(Stored data entries)

/---

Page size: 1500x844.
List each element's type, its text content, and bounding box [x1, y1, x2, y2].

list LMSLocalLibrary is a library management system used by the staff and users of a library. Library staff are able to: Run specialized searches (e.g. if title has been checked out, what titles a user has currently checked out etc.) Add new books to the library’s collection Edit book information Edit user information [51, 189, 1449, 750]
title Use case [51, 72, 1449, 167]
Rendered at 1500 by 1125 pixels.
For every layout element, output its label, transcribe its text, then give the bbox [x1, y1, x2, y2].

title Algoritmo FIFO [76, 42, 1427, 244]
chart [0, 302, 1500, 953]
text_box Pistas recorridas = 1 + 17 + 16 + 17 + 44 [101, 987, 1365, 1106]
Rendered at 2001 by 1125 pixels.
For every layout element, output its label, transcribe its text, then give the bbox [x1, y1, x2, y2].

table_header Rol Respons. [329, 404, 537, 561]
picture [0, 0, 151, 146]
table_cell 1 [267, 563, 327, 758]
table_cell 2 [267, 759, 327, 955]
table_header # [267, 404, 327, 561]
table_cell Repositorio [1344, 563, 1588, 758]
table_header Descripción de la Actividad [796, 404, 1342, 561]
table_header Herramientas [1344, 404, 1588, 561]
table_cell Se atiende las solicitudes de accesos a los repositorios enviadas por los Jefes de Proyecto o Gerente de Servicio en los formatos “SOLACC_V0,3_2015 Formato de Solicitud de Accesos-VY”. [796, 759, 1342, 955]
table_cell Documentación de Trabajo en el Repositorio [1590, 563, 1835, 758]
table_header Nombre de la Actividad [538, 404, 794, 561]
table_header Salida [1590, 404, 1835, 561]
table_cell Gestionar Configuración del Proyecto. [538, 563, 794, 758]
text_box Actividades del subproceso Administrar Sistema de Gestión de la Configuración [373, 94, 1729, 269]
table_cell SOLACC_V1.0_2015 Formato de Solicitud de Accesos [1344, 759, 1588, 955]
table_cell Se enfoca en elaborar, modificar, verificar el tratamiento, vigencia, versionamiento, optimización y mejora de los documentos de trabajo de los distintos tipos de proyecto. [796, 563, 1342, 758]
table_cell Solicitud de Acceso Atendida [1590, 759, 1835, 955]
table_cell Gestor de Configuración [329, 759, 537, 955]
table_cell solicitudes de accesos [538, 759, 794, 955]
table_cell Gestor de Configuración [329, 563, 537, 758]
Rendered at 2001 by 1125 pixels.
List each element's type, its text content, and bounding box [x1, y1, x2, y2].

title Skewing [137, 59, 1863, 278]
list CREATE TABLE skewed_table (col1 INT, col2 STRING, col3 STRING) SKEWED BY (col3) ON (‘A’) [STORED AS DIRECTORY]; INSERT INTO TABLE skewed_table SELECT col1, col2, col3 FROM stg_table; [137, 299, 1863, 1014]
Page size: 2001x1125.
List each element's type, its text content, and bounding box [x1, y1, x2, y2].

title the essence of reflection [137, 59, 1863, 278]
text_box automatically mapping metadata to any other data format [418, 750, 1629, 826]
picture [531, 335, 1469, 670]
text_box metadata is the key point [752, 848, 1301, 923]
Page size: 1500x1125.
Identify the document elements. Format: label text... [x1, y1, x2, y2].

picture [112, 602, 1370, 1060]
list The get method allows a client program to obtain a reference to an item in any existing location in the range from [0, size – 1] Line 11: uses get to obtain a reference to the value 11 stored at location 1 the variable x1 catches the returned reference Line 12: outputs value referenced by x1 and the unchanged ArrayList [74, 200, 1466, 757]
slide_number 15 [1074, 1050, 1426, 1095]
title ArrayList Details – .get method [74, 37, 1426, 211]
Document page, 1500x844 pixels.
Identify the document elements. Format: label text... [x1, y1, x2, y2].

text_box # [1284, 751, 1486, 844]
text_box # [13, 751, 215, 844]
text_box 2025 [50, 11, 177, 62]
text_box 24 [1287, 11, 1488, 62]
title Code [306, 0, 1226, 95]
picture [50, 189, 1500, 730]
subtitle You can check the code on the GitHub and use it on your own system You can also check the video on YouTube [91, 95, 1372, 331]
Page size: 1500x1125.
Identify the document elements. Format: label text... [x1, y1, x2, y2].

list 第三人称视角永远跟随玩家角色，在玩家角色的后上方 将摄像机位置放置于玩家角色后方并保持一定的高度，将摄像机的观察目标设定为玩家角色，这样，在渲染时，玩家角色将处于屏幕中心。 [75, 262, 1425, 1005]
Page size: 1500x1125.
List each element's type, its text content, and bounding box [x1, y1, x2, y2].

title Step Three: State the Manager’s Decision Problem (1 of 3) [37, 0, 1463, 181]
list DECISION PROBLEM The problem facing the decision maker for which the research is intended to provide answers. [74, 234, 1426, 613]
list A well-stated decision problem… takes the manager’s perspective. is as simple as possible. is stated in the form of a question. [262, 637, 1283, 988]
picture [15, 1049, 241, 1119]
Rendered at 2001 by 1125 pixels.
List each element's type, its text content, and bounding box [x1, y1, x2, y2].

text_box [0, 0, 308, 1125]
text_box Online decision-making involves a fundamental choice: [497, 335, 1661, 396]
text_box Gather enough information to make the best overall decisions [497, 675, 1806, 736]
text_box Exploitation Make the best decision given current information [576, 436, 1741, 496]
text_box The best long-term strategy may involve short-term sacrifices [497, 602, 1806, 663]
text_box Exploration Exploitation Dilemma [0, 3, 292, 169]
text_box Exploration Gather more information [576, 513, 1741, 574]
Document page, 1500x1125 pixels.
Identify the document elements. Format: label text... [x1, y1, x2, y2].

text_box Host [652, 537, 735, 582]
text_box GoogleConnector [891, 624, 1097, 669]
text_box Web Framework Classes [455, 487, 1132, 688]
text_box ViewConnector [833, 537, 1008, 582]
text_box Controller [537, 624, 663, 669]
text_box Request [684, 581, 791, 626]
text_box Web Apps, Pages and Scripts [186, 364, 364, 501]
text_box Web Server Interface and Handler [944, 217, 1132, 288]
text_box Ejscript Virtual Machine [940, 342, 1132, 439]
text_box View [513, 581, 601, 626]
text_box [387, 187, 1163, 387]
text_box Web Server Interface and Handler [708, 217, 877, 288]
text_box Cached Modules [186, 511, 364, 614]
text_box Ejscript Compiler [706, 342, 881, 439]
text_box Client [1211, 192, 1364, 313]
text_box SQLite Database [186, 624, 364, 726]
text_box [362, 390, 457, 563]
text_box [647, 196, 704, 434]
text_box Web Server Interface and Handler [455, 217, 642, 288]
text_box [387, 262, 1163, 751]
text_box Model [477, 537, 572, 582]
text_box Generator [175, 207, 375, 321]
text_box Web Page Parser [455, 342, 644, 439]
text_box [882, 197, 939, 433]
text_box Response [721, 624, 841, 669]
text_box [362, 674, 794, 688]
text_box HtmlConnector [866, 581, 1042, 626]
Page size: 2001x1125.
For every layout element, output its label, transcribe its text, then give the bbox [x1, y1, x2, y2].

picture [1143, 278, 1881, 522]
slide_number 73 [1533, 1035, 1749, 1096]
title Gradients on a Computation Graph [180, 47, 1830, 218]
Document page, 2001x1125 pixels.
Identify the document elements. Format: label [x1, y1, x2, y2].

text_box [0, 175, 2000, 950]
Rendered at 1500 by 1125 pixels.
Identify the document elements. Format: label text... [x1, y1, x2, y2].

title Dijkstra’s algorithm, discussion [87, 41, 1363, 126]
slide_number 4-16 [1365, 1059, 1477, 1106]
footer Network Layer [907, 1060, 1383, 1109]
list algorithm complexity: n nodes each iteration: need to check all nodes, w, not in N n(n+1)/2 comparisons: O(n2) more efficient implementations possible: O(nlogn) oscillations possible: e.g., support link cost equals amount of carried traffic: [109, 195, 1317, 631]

\---

| WHAT YOU WILL DO |
Reproduce the records above exactly. Leave nothing out.

| OUTPUT OF THE EXERCISE |
Page size: 1500x844.
List each element's type, its text content, and bounding box [x1, y1, x2, y2].

list LMSLocalLibrary is a library management system used by the staff and users of a library. Library staff are able to: Run specialized searches (e.g. if title has been checked out, what titles a user has currently checked out etc.) Add new books to the library’s collection Edit book information Edit user information [51, 189, 1449, 750]
title Use case [51, 72, 1449, 167]
Rendered at 1500 by 1125 pixels.
For every layout element, output its label, transcribe its text, then give the bbox [x1, y1, x2, y2].

title Algoritmo FIFO [76, 42, 1427, 244]
chart [0, 302, 1500, 953]
text_box Pistas recorridas = 1 + 17 + 16 + 17 + 44 [101, 987, 1365, 1106]
Rendered at 2001 by 1125 pixels.
For every layout element, output its label, transcribe its text, then give the bbox [x1, y1, x2, y2].

table_header Rol Respons. [329, 404, 537, 561]
picture [0, 0, 151, 146]
table_cell 1 [267, 563, 327, 758]
table_cell 2 [267, 759, 327, 955]
table_header # [267, 404, 327, 561]
table_cell Repositorio [1344, 563, 1588, 758]
table_header Descripción de la Actividad [796, 404, 1342, 561]
table_header Herramientas [1344, 404, 1588, 561]
table_cell Se atiende las solicitudes de accesos a los repositorios enviadas por los Jefes de Proyecto o Gerente de Servicio en los formatos “SOLACC_V0,3_2015 Formato de Solicitud de Accesos-VY”. [796, 759, 1342, 955]
table_cell Documentación de Trabajo en el Repositorio [1590, 563, 1835, 758]
table_header Nombre de la Actividad [538, 404, 794, 561]
table_header Salida [1590, 404, 1835, 561]
table_cell Gestionar Configuración del Proyecto. [538, 563, 794, 758]
text_box Actividades del subproceso Administrar Sistema de Gestión de la Configuración [373, 94, 1729, 269]
table_cell SOLACC_V1.0_2015 Formato de Solicitud de Accesos [1344, 759, 1588, 955]
table_cell Se enfoca en elaborar, modificar, verificar el tratamiento, vigencia, versionamiento, optimización y mejora de los documentos de trabajo de los distintos tipos de proyecto. [796, 563, 1342, 758]
table_cell Solicitud de Acceso Atendida [1590, 759, 1835, 955]
table_cell Gestor de Configuración [329, 759, 537, 955]
table_cell solicitudes de accesos [538, 759, 794, 955]
table_cell Gestor de Configuración [329, 563, 537, 758]
Rendered at 2001 by 1125 pixels.
List each element's type, its text content, and bounding box [x1, y1, x2, y2].

title Skewing [137, 59, 1863, 278]
list CREATE TABLE skewed_table (col1 INT, col2 STRING, col3 STRING) SKEWED BY (col3) ON (‘A’) [STORED AS DIRECTORY]; INSERT INTO TABLE skewed_table SELECT col1, col2, col3 FROM stg_table; [137, 299, 1863, 1014]
Page size: 2001x1125.
List each element's type, its text content, and bounding box [x1, y1, x2, y2].

title the essence of reflection [137, 59, 1863, 278]
text_box automatically mapping metadata to any other data format [418, 750, 1629, 826]
picture [531, 335, 1469, 670]
text_box metadata is the key point [752, 848, 1301, 923]
Page size: 1500x1125.
Identify the document elements. Format: label text... [x1, y1, x2, y2].

picture [112, 602, 1370, 1060]
list The get method allows a client program to obtain a reference to an item in any existing location in the range from [0, size – 1] Line 11: uses get to obtain a reference to the value 11 stored at location 1 the variable x1 catches the returned reference Line 12: outputs value referenced by x1 and the unchanged ArrayList [74, 200, 1466, 757]
slide_number 15 [1074, 1050, 1426, 1095]
title ArrayList Details – .get method [74, 37, 1426, 211]
Document page, 1500x844 pixels.
Identify the document elements. Format: label text... [x1, y1, x2, y2].

text_box # [1284, 751, 1486, 844]
text_box # [13, 751, 215, 844]
text_box 2025 [50, 11, 177, 62]
text_box 24 [1287, 11, 1488, 62]
title Code [306, 0, 1226, 95]
picture [50, 189, 1500, 730]
subtitle You can check the code on the GitHub and use it on your own system You can also check the video on YouTube [91, 95, 1372, 331]
Page size: 1500x1125.
Identify the document elements. Format: label text... [x1, y1, x2, y2].

list 第三人称视角永远跟随玩家角色，在玩家角色的后上方 将摄像机位置放置于玩家角色后方并保持一定的高度，将摄像机的观察目标设定为玩家角色，这样，在渲染时，玩家角色将处于屏幕中心。 [75, 262, 1425, 1005]
Page size: 1500x1125.
List each element's type, its text content, and bounding box [x1, y1, x2, y2].

title Step Three: State the Manager’s Decision Problem (1 of 3) [37, 0, 1463, 181]
list DECISION PROBLEM The problem facing the decision maker for which the research is intended to provide answers. [74, 234, 1426, 613]
list A well-stated decision problem… takes the manager’s perspective. is as simple as possible. is stated in the form of a question. [262, 637, 1283, 988]
picture [15, 1049, 241, 1119]
Rendered at 2001 by 1125 pixels.
List each element's type, its text content, and bounding box [x1, y1, x2, y2].

text_box [0, 0, 308, 1125]
text_box Online decision-making involves a fundamental choice: [497, 335, 1661, 396]
text_box Gather enough information to make the best overall decisions [497, 675, 1806, 736]
text_box Exploitation Make the best decision given current information [576, 436, 1741, 496]
text_box The best long-term strategy may involve short-term sacrifices [497, 602, 1806, 663]
text_box Exploration Exploitation Dilemma [0, 3, 292, 169]
text_box Exploration Gather more information [576, 513, 1741, 574]
Document page, 1500x1125 pixels.
Identify the document elements. Format: label text... [x1, y1, x2, y2].

text_box Host [652, 537, 735, 582]
text_box GoogleConnector [891, 624, 1097, 669]
text_box Web Framework Classes [455, 487, 1132, 688]
text_box ViewConnector [833, 537, 1008, 582]
text_box Controller [537, 624, 663, 669]
text_box Request [684, 581, 791, 626]
text_box Web Apps, Pages and Scripts [186, 364, 364, 501]
text_box Web Server Interface and Handler [944, 217, 1132, 288]
text_box Ejscript Virtual Machine [940, 342, 1132, 439]
text_box View [513, 581, 601, 626]
text_box [387, 187, 1163, 387]
text_box Web Server Interface and Handler [708, 217, 877, 288]
text_box Cached Modules [186, 511, 364, 614]
text_box Ejscript Compiler [706, 342, 881, 439]
text_box Client [1211, 192, 1364, 313]
text_box SQLite Database [186, 624, 364, 726]
text_box [362, 390, 457, 563]
text_box [647, 196, 704, 434]
text_box Web Server Interface and Handler [455, 217, 642, 288]
text_box [387, 262, 1163, 751]
text_box Model [477, 537, 572, 582]
text_box Generator [175, 207, 375, 321]
text_box Web Page Parser [455, 342, 644, 439]
text_box [882, 197, 939, 433]
text_box Response [721, 624, 841, 669]
text_box [362, 674, 794, 688]
text_box HtmlConnector [866, 581, 1042, 626]
Page size: 2001x1125.
For every layout element, output its label, transcribe its text, then give the bbox [x1, y1, x2, y2].

picture [1143, 278, 1881, 522]
slide_number 73 [1533, 1035, 1749, 1096]
title Gradients on a Computation Graph [180, 47, 1830, 218]
Document page, 2001x1125 pixels.
Identify the document elements. Format: label [x1, y1, x2, y2].

text_box [0, 175, 2000, 950]
Rendered at 1500 by 1125 pixels.
Identify the document elements. Format: label text... [x1, y1, x2, y2].

title Dijkstra’s algorithm, discussion [87, 41, 1363, 126]
slide_number 4-16 [1365, 1059, 1477, 1106]
footer Network Layer [907, 1060, 1383, 1109]
list algorithm complexity: n nodes each iteration: need to check all nodes, w, not in N n(n+1)/2 comparisons: O(n2) more efficient implementations possible: O(nlogn) oscillations possible: e.g., support link cost equals amount of carried traffic: [109, 195, 1317, 631]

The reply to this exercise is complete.